### 本文
STEP2に引き続き、今回も順序指定マーカーへの接近時に起きやすい壁への衝突を低減するため、STEP1と同様の飛行中の安全策を継続して組み込んでいます。

飛行ルート設定とマーカー設置について

今回は、比較的形状が複雑で途中で方向転換が必要な折返し階段を使用することにしました。

飛行ルート

往路・復路

検証項目

  • 天井やステップに衝突することなく、高低差があるポイントへの移動が可能であること
  • 方向転換が伴う、折返しのある階段の移動が可能であること
  • 上り、下りの動作が可能であること

ルート順に紐付けた順序指定マーカーIDとサイズ、役割(距離・動作の指定)は以下の通りです。

順序指定マーカーのIDとサイズ、役割

現在の飛行環境での下限サイズと思われる5cmを基本としつつ、マーカーまでの距離を考慮し、限定的に8cmと25cmサイズのマーカーを追加使用することにしました。

### 課題 1
本文によると、今回の飛行にはどのような階段を使用することにしましたか。
### 課題 2
次の(a)〜(c)の記述が本文の内容と合っているかどうかを、はい・いいえで答え、判断の根拠となる本文の語句をそのまま引用してください。
(a) 順序指定マーカーは5cmのサイズを基本としている。
(b) 壁への衝突を低減する飛行中の安全策は、STEP1のものから変更された。
(c) 検証項目には、上りの動作だけが含まれている。

### 表示された行
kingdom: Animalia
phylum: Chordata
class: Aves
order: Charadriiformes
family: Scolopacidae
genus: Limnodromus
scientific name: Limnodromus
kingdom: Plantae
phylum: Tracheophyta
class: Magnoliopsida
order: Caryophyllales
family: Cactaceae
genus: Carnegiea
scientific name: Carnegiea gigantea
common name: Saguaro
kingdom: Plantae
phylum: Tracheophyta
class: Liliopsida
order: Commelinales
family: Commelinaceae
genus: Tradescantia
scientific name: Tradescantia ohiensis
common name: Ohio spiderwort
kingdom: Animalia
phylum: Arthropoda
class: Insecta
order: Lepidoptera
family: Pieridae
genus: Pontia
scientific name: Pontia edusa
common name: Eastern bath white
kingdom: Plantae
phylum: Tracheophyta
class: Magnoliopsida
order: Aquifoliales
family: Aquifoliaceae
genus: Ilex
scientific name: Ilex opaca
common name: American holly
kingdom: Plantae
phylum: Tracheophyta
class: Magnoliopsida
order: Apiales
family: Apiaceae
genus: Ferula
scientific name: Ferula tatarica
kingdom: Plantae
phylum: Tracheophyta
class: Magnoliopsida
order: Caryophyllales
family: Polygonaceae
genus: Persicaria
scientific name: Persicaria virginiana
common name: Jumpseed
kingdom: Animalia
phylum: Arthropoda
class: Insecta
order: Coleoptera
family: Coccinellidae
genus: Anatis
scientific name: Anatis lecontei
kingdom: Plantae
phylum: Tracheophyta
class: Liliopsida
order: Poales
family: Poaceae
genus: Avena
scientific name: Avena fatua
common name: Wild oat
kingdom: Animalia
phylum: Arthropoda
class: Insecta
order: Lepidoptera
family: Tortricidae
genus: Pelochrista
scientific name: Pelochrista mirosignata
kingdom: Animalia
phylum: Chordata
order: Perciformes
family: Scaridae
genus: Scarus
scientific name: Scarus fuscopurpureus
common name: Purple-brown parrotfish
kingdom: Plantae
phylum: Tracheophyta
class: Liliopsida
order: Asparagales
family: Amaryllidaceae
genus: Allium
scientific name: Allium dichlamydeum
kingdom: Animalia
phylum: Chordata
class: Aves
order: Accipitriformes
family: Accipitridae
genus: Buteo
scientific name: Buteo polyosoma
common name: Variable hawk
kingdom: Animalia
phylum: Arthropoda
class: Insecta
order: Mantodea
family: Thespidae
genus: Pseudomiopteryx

### 最終回答 1
比較的形状が複雑で途中で方向転換が必要な折返し階段です。

### 最終回答 2
(a) はい。「5cmを基本としつつ」
(b) いいえ。「STEP1と同様の飛行中の安全策を継続して組み込んでいます」
(c) いいえ。「上り、下りの動作が可能であること」